START INPUT

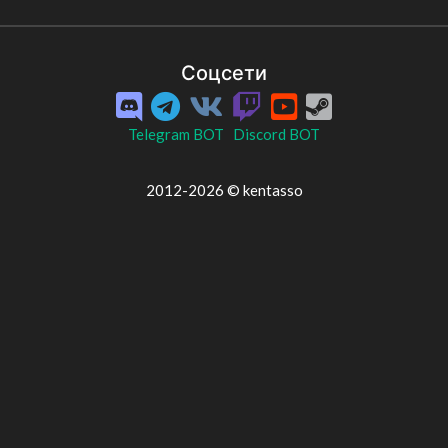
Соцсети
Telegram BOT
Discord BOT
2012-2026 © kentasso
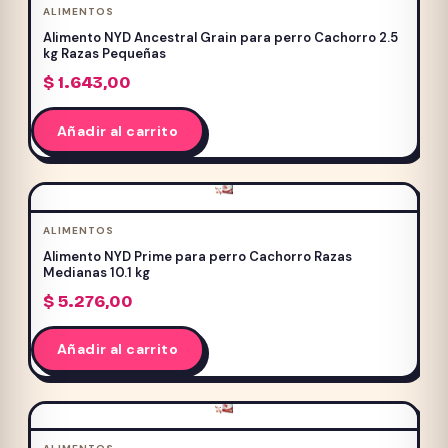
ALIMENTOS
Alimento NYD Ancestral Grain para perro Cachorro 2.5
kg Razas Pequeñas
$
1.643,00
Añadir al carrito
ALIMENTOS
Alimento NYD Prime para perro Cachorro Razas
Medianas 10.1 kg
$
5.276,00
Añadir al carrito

END INPUT
START INPUT

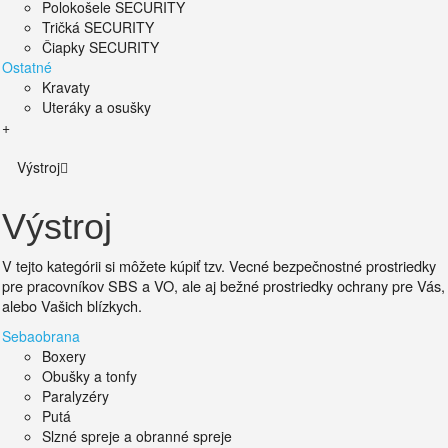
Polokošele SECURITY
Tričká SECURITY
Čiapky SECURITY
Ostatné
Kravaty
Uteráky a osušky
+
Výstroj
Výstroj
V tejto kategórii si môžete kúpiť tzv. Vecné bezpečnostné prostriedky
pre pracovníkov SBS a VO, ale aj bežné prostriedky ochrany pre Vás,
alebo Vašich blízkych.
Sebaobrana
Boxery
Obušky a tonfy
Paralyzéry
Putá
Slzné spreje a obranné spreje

END INPUT

**EXERCISE DIRECTIONS**
Search term "Razas": return each line of the data that contains it.

**WRITTEN RESPONSE**
kg Razas Pequeñas
Alimento NYD Prime para perro Cachorro Razas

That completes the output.